State of the City
Address at City Council chambers focuses on the positive
Out of the public’s view on the dais at City Council chambers, Chico Mayor Ann Schwab keeps a card in front of her that lists four words: listen, consider, respect, civility. As the person in charge of leading City Council meetings, she wrote the note as a mental cue to remind the public to maintain decorum.
That was a tall order in 2009, a year in which Chico’s leaders faced heated debate as they tackled incredibly polarizing issues, especially those surrounding the environment and development. Yet instead of lamenting having to use the note as she’d intended, in looking back on the year Schwab reflected on how she used it in another way.

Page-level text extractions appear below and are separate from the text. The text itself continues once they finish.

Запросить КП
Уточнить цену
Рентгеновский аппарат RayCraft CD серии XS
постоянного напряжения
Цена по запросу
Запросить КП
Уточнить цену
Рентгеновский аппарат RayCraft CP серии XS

“I’ve learned that these words … are of much greater value to remind myself of my promise to you, the residents of Chico, to be fair in my decision-making,” she said. “Listen, consider, respect, civility are my Chico values—values which guide my decision-making.”
That sentiment seemed to reflect the overall tone on Tuesday evening (Jan. 26), during the inaugural State of the City address at council chambers. Schwab’s anecdote came toward the end of a meeting focused on the bright spots of the past year and a sunny outlook on the future.

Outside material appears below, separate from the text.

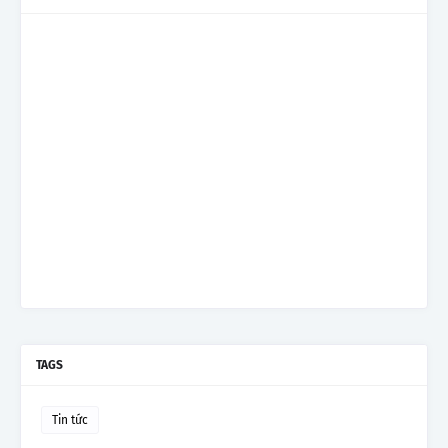
TAGS
Tin tức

Council members sat in their usual spots, while the mayor did nearly all of the speaking during the hour-long meeting. Her participation included a voiceover recording she’d created to accompany a photographic slide show reviewing the city’s accomplishments during an economically challenging year.
Some examples of the things highlighted in the presentation are the roadway improvements on Manzanita Avenue near Upper Bidwell Park and the $2.5 million in federal funding for construction to widen Cohasset Road on a stretch leading to the airport. Additional items boasted: the retrofit and reopening of the historic downtown Municipal Center, a statewide Award of Excellence for the City Plaza from the California Redevelopment Association, the appointment of veteran cop Mike Maloney as chief of the Chico Police Department.
Though the list of accomplishments continued, a balanced budget appeared the salient achievement. That was clear when Schwab gave her State of the City speech, laying out the city’s vision for 2010.
She stressed the city’s significant challenges of maintaining a balanced budget, enhancing economic development efforts and furthering the process to adopt an update of the general plan. Noting several steps city leaders have taken starting more than three years ago to address a budget deficit, she stated that panel is again prepared for impending economic uncertainties.
“The city of Chico is weathering the worst financial storm of our lifetimes. In June 2009, this Chico City Council acted fiscally responsible and passed a balanced budget,” she said. “Seven months into the fiscal year the city of Chico’s budget remains balanced and is expected to remain balanced through the end of this fiscal year.”
Schwab called the city a haven for innovation and entrepreneurship in the North State, and she noted the creation of more than 80 jobs—and the predicted 185 additional jobs within the next five months—through the city’s investment in direct services to businesses.
She also gave props to each of the council members for their work on various committees and task forces, noting that Larry Wahl, the lone conservative, is a champion of veterans’ issues and several organizations, such as the Salvation Army and the public library. “Committed to transparency, Larry does his homework and asks tough questions,” she said.
Wahl returned the favor during a reception designed to give members of the public one-on-one access to city leaders, including Maloney, who was one of several law-enforcement officials sitting in the gallery during the meeting. Wahl was complimentary of Schwab’s presentation, though when asked about the format of the meeting, he said he’d like to be able to speak next year if the set-up remains the same. He also noted that he would have that opportunity during the Chamber of Commerce’s “2010 Community Forecast” on Friday (Jan. 29).
“Everybody gets a chance to get in there and give their take,” he said.
In leading up to her final words, Schwab did acknowledge that the community has often participated in rancorous and destructive conversations—or “drive-by debate”—and said she would like to see more-considerate discussions.
“While we will not always agree on issues, it is important that we understand one another and believe that we are all working for a better Chico,” she said.